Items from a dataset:

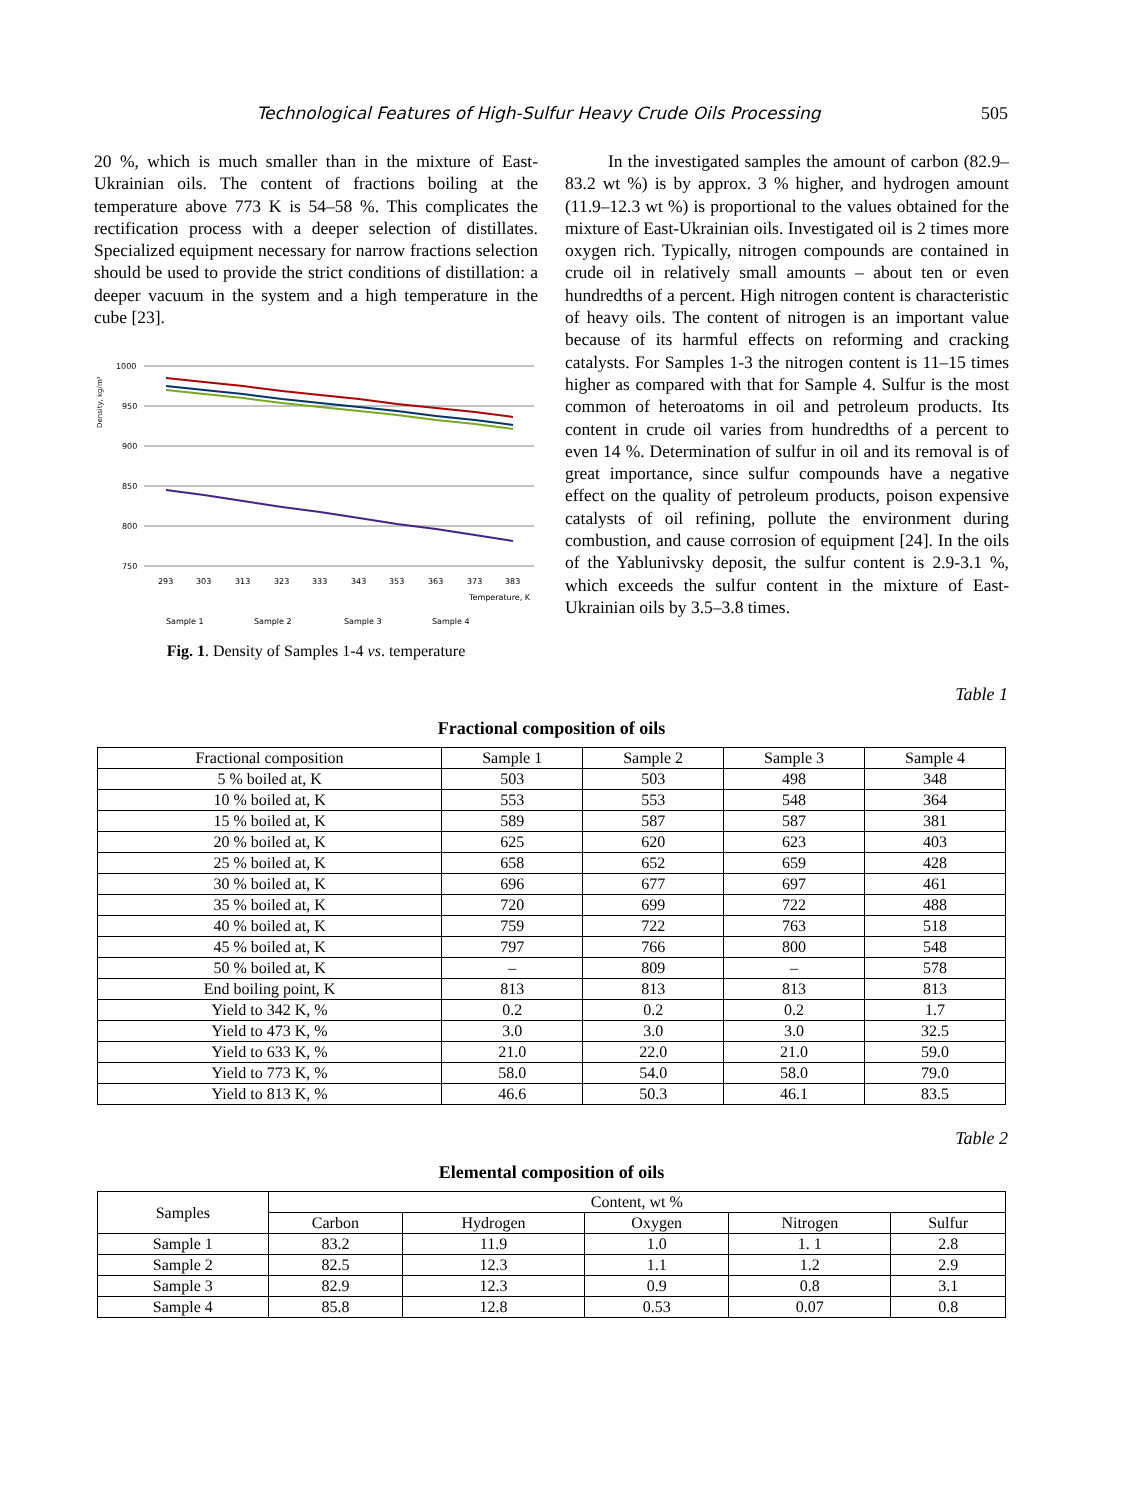Technological Features of High-Sulfur Heavy Crude Oils Processing 505
20 %, which is much smaller than in the mixture of East-Ukrainian oils. The content of fractions boiling at the temperature above 773 K is 54–58 %. This complicates the rectification process with a deeper selection of distillates. Specialized equipment necessary for narrow fractions selection should be used to provide the strict conditions of distillation: a deeper vacuum in the system and a high temperature in the cube [23].
Density, kg/m³
1000
950
900
850
800
750
293
303
313
323
333
343
353
363
373
383
Temperature, K
Sample 1
Sample 2
Sample 3
Sample 4
Fig. 1. Density of Samples 1-4 vs. temperature
In the investigated samples the amount of carbon (82.9–83.2 wt %) is by approx. 3 % higher, and hydrogen amount (11.9–12.3 wt %) is proportional to the values obtained for the mixture of East-Ukrainian oils. Investigated oil is 2 times more oxygen rich. Typically, nitrogen compounds are contained in crude oil in relatively small amounts – about ten or even hundredths of a percent. High nitrogen content is characteristic of heavy oils. The content of nitrogen is an important value because of its harmful effects on reforming and cracking catalysts. For Samples 1-3 the nitrogen content is 11–15 times higher as compared with that for Sample 4. Sulfur is the most common of heteroatoms in oil and petroleum products. Its content in crude oil varies from hundredths of a percent to even 14 %. Determination of sulfur in oil and its removal is of great importance, since sulfur compounds have a negative effect on the quality of petroleum products, poison expensive catalysts of oil refining, pollute the environment during combustion, and cause corrosion of equipment [24]. In the oils of the Yablunivsky deposit, the sulfur content is 2.9-3.1 %, which exceeds the sulfur content in the mixture of East-Ukrainian oils by 3.5–3.8 times.
Table 1
Fractional composition of oils
| Fractional composition | Sample 1 | Sample 2 | Sample 3 | Sample 4 |
| --- | --- | --- | --- | --- |
| 5 % boiled at, K | 503 | 503 | 498 | 348 |
| 10 % boiled at, K | 553 | 553 | 548 | 364 |
| 15 % boiled at, K | 589 | 587 | 587 | 381 |
| 20 % boiled at, K | 625 | 620 | 623 | 403 |
| 25 % boiled at, K | 658 | 652 | 659 | 428 |
| 30 % boiled at, K | 696 | 677 | 697 | 461 |
| 35 % boiled at, K | 720 | 699 | 722 | 488 |
| 40 % boiled at, K | 759 | 722 | 763 | 518 |
| 45 % boiled at, K | 797 | 766 | 800 | 548 |
| 50 % boiled at, K | – | 809 | – | 578 |
| End boiling point, K | 813 | 813 | 813 | 813 |
| Yield to 342 K, % | 0.2 | 0.2 | 0.2 | 1.7 |
| Yield to 473 K, % | 3.0 | 3.0 | 3.0 | 32.5 |
| Yield to 633 K, % | 21.0 | 22.0 | 21.0 | 59.0 |
| Yield to 773 K, % | 58.0 | 54.0 | 58.0 | 79.0 |
| Yield to 813 K, % | 46.6 | 50.3 | 46.1 | 83.5 |
Table 2
Elemental composition of oils
| Samples | Content, wt % | | | | |
| --- | --- | --- | --- | --- | --- |
| | Carbon | Hydrogen | Oxygen | Nitrogen | Sulfur |
| Sample 1 | 83.2 | 11.9 | 1.0 | 1. 1 | 2.8 |
| Sample 2 | 82.5 | 12.3 | 1.1 | 1.2 | 2.9 |
| Sample 3 | 82.9 | 12.3 | 0.9 | 0.8 | 3.1 |
| Sample 4 | 85.8 | 12.8 | 0.53 | 0.07 | 0.8 |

PROMPT:
A word-for-word restatement of the records above from the line containing "3 | Sample 4 |" to their final line is all the answer should hold.

OUTPUT FOR THIS TASK:
| Fractional composition | Sample 1 | Sample 2 | Sample 3 | Sample 4 |
| --- | --- | --- | --- | --- |
| 5 % boiled at, K | 503 | 503 | 498 | 348 |
| 10 % boiled at, K | 553 | 553 | 548 | 364 |
| 15 % boiled at, K | 589 | 587 | 587 | 381 |
| 20 % boiled at, K | 625 | 620 | 623 | 403 |
| 25 % boiled at, K | 658 | 652 | 659 | 428 |
| 30 % boiled at, K | 696 | 677 | 697 | 461 |
| 35 % boiled at, K | 720 | 699 | 722 | 488 |
| 40 % boiled at, K | 759 | 722 | 763 | 518 |
| 45 % boiled at, K | 797 | 766 | 800 | 548 |
| 50 % boiled at, K | – | 809 | – | 578 |
| End boiling point, K | 813 | 813 | 813 | 813 |
| Yield to 342 K, % | 0.2 | 0.2 | 0.2 | 1.7 |
| Yield to 473 K, % | 3.0 | 3.0 | 3.0 | 32.5 |
| Yield to 633 K, % | 21.0 | 22.0 | 21.0 | 59.0 |
| Yield to 773 K, % | 58.0 | 54.0 | 58.0 | 79.0 |
| Yield to 813 K, % | 46.6 | 50.3 | 46.1 | 83.5 |
Table 2
Elemental composition of oils
| Samples | Content, wt % | | | | |
| --- | --- | --- | --- | --- | --- |
| | Carbon | Hydrogen | Oxygen | Nitrogen | Sulfur |
| Sample 1 | 83.2 | 11.9 | 1.0 | 1. 1 | 2.8 |
| Sample 2 | 82.5 | 12.3 | 1.1 | 1.2 | 2.9 |
| Sample 3 | 82.9 | 12.3 | 0.9 | 0.8 | 3.1 |
| Sample 4 | 85.8 | 12.8 | 0.53 | 0.07 | 0.8 |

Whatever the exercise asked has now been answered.